Kenyan rugby will never beg, but come on Sports Ministry, fund Kenya Simbas

John Kubu

Kenya Simbas player Jone Kubu (centre) stretches during a team training session at RFUEA ground on June 21, 2022.

Photo credit: Chris Omollo | Nation Media Group

What you need to know:

  • All the same, the Simbas, under coach Paul Odera, may just book at ticket to the the 2023 France finals, and it is unlikely you will hear them gloat that they did it without government support. They will just do their job with pride and honour.
  • It is a rugby thing.

Back in my younger days, I used to read, eat and sleep rugby.

Weekdays were for training – team exercises on the field, plus personal sessions working on gaining strength in the gym or endurance running on the road.

Weekends were fully dedicated to the match day, no matter what. Whether there was an important family function like wedding, get-together etc, rugby came first.

I once lost a job in Nairobi after skipping a day of work on a Saturday to go play in the Driftwood Sevens tournament in Mombasa for KCB Rugby. My employer was certainly no amused.

My only disappointment was we lost to Kenya Harlequins in the semi-final.

Damn! We had a very good team and believed we would win the tournament.

My sister, God bless her, whom I used to live with then, often wondered in bafflement at my dedication... and foolhardiness I think.

You see, I would come home, practically every match day, carrying a limp, a bruise, a swelling, or all the three.

Effects of the rough and tumble of the game I loved so much. Our pitch surfaces were, and still are, not the best to make a hard fall.

“Look at those injuries you are carrying. Why do you go back to this game!?” she always admonished me, concern written all over her face, whenever I came home, bearing the aches and pains, proudly and stoically.

I had no answer for her. When I think back, it is hard to explain this relation with rugby.

It is the same way with faith; for those who have it no explanation is necessary, for those who do not, no explanation is possible.

“We do it because we love the game,” former Kenya Rugby Union chairman Mwangi Muthee would always say.

I guess there is something about the rugby fraternity that almost makes them homogeneous in character.

The habits of a rugby guy in Kenya, Uganda, South Africa, Canada, New Zealand et al are all the same.

When did you see a rugby club out in the street with begging bowls looking for funding?

Fund their preparations

I remember some years back when the Kenya Sevens had qualified for the 1998 Kuala Lumpur Commonwealth Games and wanted the government to fund their preparations.

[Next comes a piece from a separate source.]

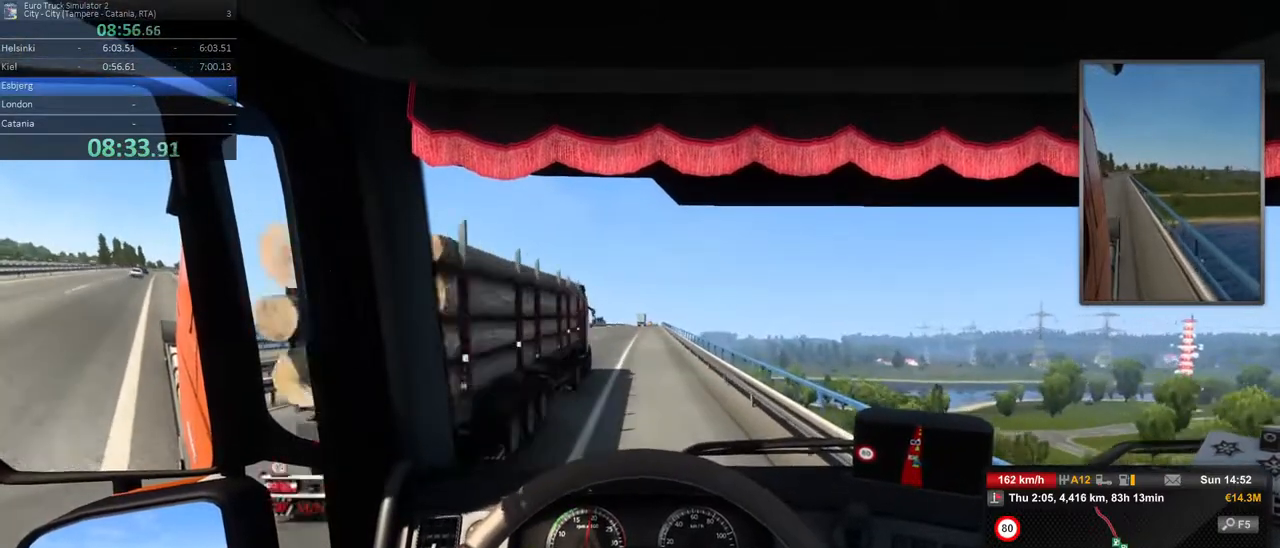
{"dt_ms": 500, "buttons": [], "left_stick": "center", "right_stick": "center", "events": [[100, "left_stick", "center"], [450, "left_stick", "left"], [500, "left_stick", "center"]]}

The union boss then Richard Omwela told me they had formally asked for assistance to no avail.

He strongly stated that, though they needed the financial assistance, what they would never do was go camping at the Sports Ministry offices pleading for alms like a common street beggar.

Pride and honour of rugby.

While officials of football, volleyball, hockey, for example, are always quick to hold press conferences crying loud to the government for help lest they fail to honour some international assignments, rugby’s quietly go about their business with the little resource available.

Case in point was the two months the national rugby 15s side, Kenya Simbas, spent in South Africa in April and May playing in the Currie Cup First Division.

This was part of Simbas’ preparations for the final round of African qualifiers for the 2023 Rugby World Cup.

Who do you thing funded the South African outing and the programme before that? Rugby well-wishers

The union, lacking an official sponsor, recently admitted it was looking for funds for the final phase of the Simbas’ preparations before the eight-nation straight knock-out qualifiers in France starting on July 1.

Just like the Rugby Football Union of East Africa ground was built through a harambee effort, another appeal has been made to the greater rugby fraternity to donate money for Simbas’ preps.

Through the group “Friend of Simbas” led by a doyen of the local game, Dickie Evans, the Kenyan rugby family has been told that at least Sh10 million is needed to get the Simbas into training camp ahead of the final push for history.

Kenya will face nemesis Uganda in the quarters on July 2 with the winner squaring off in the semis against the winners of the match between Senegal and Algeria.

The other side of the draw has Namibia playing Burkina Faso and Zimbabwe tackling Cote d’Ivoire.

The Currie Cup-hardened Kenya Simbas are on to something here. Look back eight years ago. I

n 2014, the Simbas almost qualified for the 2015 World Cup, stunning favourites Namibia 29-22 in their first match in the final round of qualifiers in Antananarivo, Madagascar.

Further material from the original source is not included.